As part of their contribution, UW vegetable pathology scientists researching hops have conducted tissue culture and standard propagation, Clark said, trying to produce disease-free planting material.

"That's why we call it the Clean Hop Program," Clark said. Hop growers "can be guaranteed that this is disease free material and get off to a better start."

The program is working with about a dozen cultivars of hops, Clark noted. These varieties include the widely in-demand Cascade, along with Mount Hood, Willamette and Hallertau hops.

"Maybe we're up to a few more," said Clark. "I know the researchers at UW-Madison are picking up a few different varieties every year."

Most of the varieties the project is researching in in Wisconsin are available to interested producers, he noted, with some being grown on a trial basis.

Michael Styne (CC BY-SA 2.0)
Cascade is a widely used variety of hop.

The program has encountered challenges intrinsic to agriculture, namely weather. For example, a late spring frost in May 2016 struck test hops in Chippewa County, with the cold temperatures damaging a couple of weeks of growth on the plants.
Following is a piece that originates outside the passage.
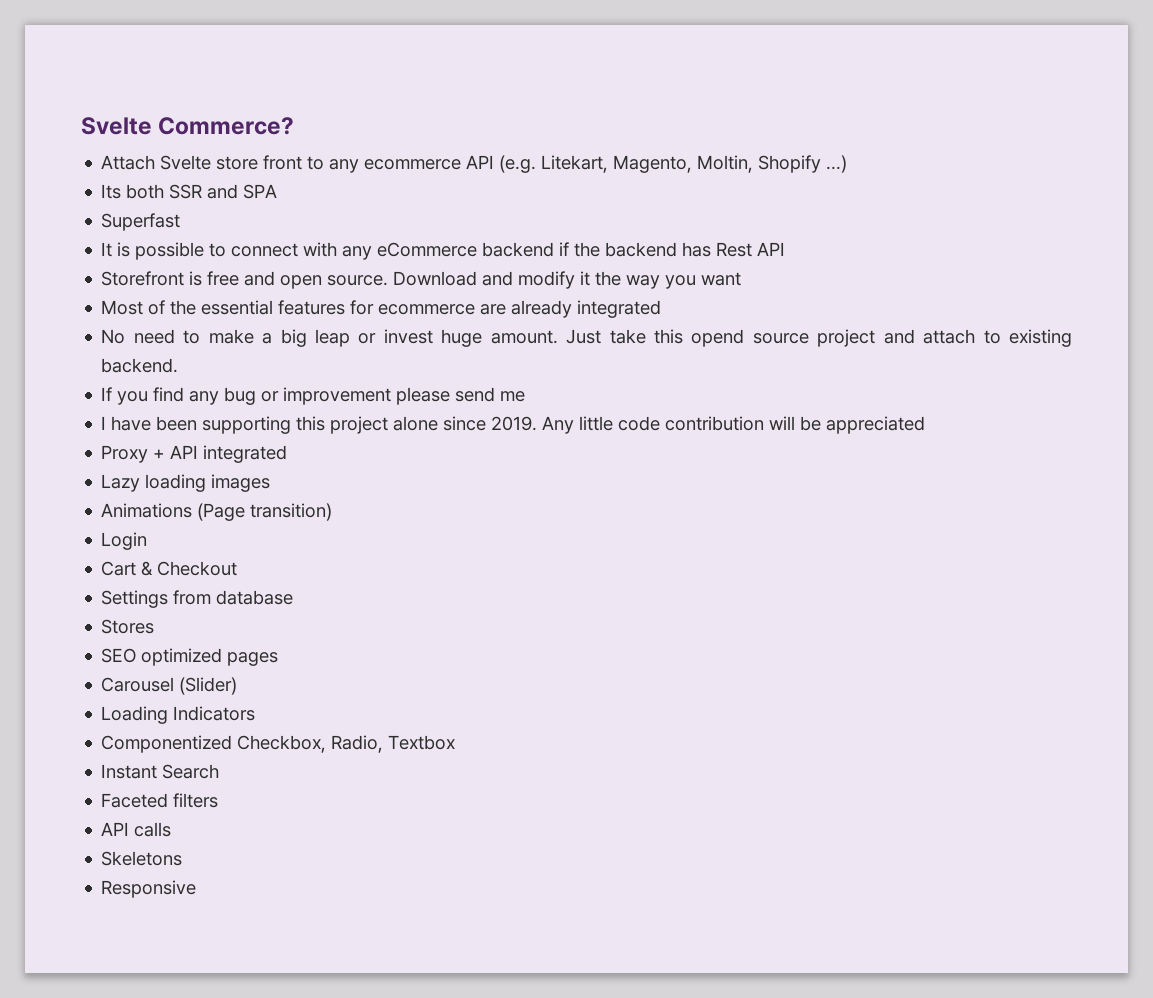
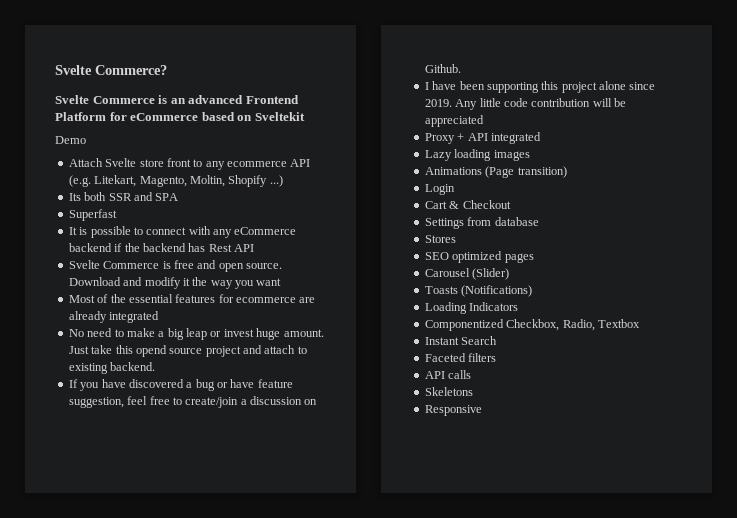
(295, 126) none -> [55,95,299,104] [55,112,305,121] [55,136,86,144] // Svelte Commerce is an advanced Frontend Platform for eCommerce based on Sveltekit // Demo
[101,271,185,286] Storefront -> [68,260,160,269] Svelte Commerce
[153,387,526,405] find any bug or improvement please send me -> [101,379,293,391] [68,396,318,408] [424,64,461,73] have discovered a bug or have feature suggestion, feel free to create/join a discussion on Github.
(238, 686) none -> [424,285,533,297] // Toasts (Notifications)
Clark estimates there are about 400 acres of hops currently being cultivated across Wisconsin. And that number is gradually increasing.

"As people add a few acres every year, we're seeing the amount of hops growing in the state continuing to climb," he said.

As it takes several years for hop plants to really start producing usable flowers, the Clean Hop Program is gearing up to assess soil conditions, yield rates and the quality of their harvests.

"We're looking at a number of different projects with hops since it's had kind of a renaissance period here," said Clark, "and hoping we can provide some good data for the growers out there."